WORK REQUEST = The lines from the start of the records through the one containing "flirting online. Loads" are to be transcribed exactly, and nothing else.

Transcribed page contents

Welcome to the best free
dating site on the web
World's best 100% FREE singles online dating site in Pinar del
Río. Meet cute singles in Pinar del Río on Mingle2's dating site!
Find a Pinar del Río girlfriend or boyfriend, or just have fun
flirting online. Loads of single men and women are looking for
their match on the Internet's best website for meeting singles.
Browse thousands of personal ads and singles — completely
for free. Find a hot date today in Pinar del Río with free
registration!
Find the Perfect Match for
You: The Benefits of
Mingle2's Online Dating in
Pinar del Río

TASK RESPONSE =
Welcome to the best free
dating site on the web
World's best 100% FREE singles online dating site in Pinar del
Río. Meet cute singles in Pinar del Río on Mingle2's dating site!
Find a Pinar del Río girlfriend or boyfriend, or just have fun
flirting online. Loads of single men and women are looking for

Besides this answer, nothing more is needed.